Tony’s hearing came back only after he had stumbled over scree and dust for what felt like hours. Rubbing his temple, he leant in the shade of a shattered building, gulping for air. His Savile Row suit had seen its last days, he’d left the Balenciaga tie somewhere in the dirt, and his shirt was sticking to his skin. Thank God he’d thought to wear comfortable, handmade Italian shoes to this godforsaken asshole if the world, but calf leather wasn’t made for this kind of hard use.
“How much longer?” Tony complained.
His rescuer glanced back at him, then ambled into the shade, frowning. Even when dusty and travel-worn, Captain America looked a right treat, blond and blue-eyed and broad-shouldered in the kevlar alloy uniform that Tony had designed, with the white star and the three stripes over the titanium-weave chest.
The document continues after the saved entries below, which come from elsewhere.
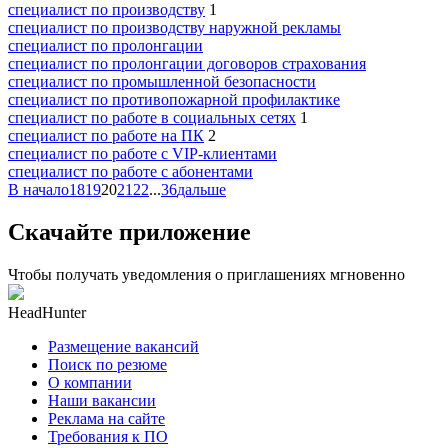
специалист по производству
1
специалист по производству наружной рекламы
специалист по пролонгации
специалист по пролонгации договоров страхования
специалист по промышленной безопасности
специалист по противопожарной профилактике
специалист по работе в социальных сетях
1
специалист по работе на ПК
2
специалист по работе с VIP-клиентами
специалист по работе с абонентами
В начало
18
19
20
21
22
...
36
дальше
Скачайте приложение
Чтобы получать уведомления о приглашениях мгновенно
HeadHunter
Размещение вакансий
Поиск по резюме
О компании
Наши вакансии
Реклама на сайте
Требования к ПО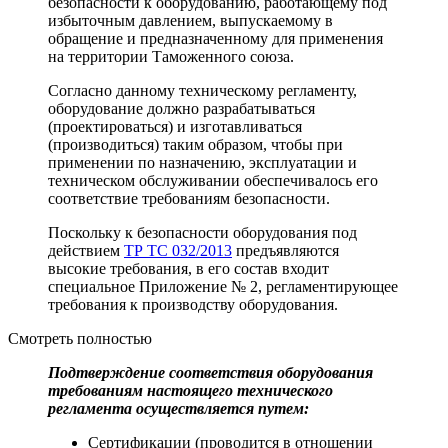
безопасности к оборудованию, работающему под
избыточным давлением, выпускаемому в
обращение и предназначенному для применения
на территории Таможенного союза.
Согласно данному техническому регламенту,
оборудование должно разрабатываться
(проектироваться) и изготавливаться
(производиться) таким образом, чтобы при
применении по назначению, эксплуатации и
техническом обслуживании обеспечивалось его
соответствие требованиям безопасности.
Поскольку к безопасности оборудования под
действием
ТР ТС 032/2013
предъявляются
высокие требования, в его состав входит
специальное Приложение № 2, регламентирующее
требования к производству оборудования.
Смотреть полностью
Подтверждение соответствия оборудования
требованиям настоящего технического
регламента осуществляется путем:
Сертификации (проводится в отношении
The famous vibranium shield that Howard Stark had forged was latched magnetically to Rogers’ back, though the paintwork was nicked all to hell from taking the brunt of the shrapnel from the land mine that had knocked out their convoy.
“We have to keep moving, Mister Stark,” Rogers said brusquely.
“You didn’t answer my question,” Tony was still trying to catch his breath. “Also, I didn’t put this much effort into my alcohol problem for it to be undone by us having to hike around the fucking Sahara.”
“This is Afghanistan,” Rogers noted, in the same brisk tone.
“God, this is sad,” Tony huffed, though he was starting to feel less like he was about to do something undignified, like throw up over Rogers’ knee-high, fuck-me boots. “The locals just tried to kill me, I have to walk, and I’m stuck with Uncle Sam’s poster boy, who, perhaps fittingly, doesn’t have a goddamned sense of humour.”
“You talk a lot more than your father used to,” Rogers added neutrally.
“Jesus, don’t bring up the old man. You’re making me even more depressed.”
“I know he spent five years looking for me,” Rogers ignored Tony, “And even though SHIELD only managed to find me a month back, I’m still grateful. So. I’ll get you safely out of here. But you’re going to have to work with me.”
Childhood idols, Tony reflected sadly, always disappointed you when you met them. But at least most said idols didn’t tend to compound the problem by dragging you across the length and breadth of this desolate armpit of a country. “This rescue could’ve worked so much better if you hadn’t broken my phone.”
“I was hauling you out of a burning jeep at the time.”
“How come you don’t have a phone?” Tony complained. “This is ridiculous. Where are we even going? It’ll take the Army years to find us without some sort of signal.”
“There’s an outpost two days or so from here. That’s where you were going to get flown out to Bagram. We’re taking the long way around. Hostiles will be watching the usual routes.”
“Two days? We don’t have supplies. We don’t have internet reception.”
“Does it matter? Your phone’s broken anyway.” Rogers had the gall to smile faintly.
“I’m going to die,” Tony said mournfully. “And the only silver lining in this fiasco is that you’re hot. When I die, at least I’ll die looking at a nice ass.”
Was Rogers turning faintly red, or was it the heat? “Keep moving, Mister Stark.”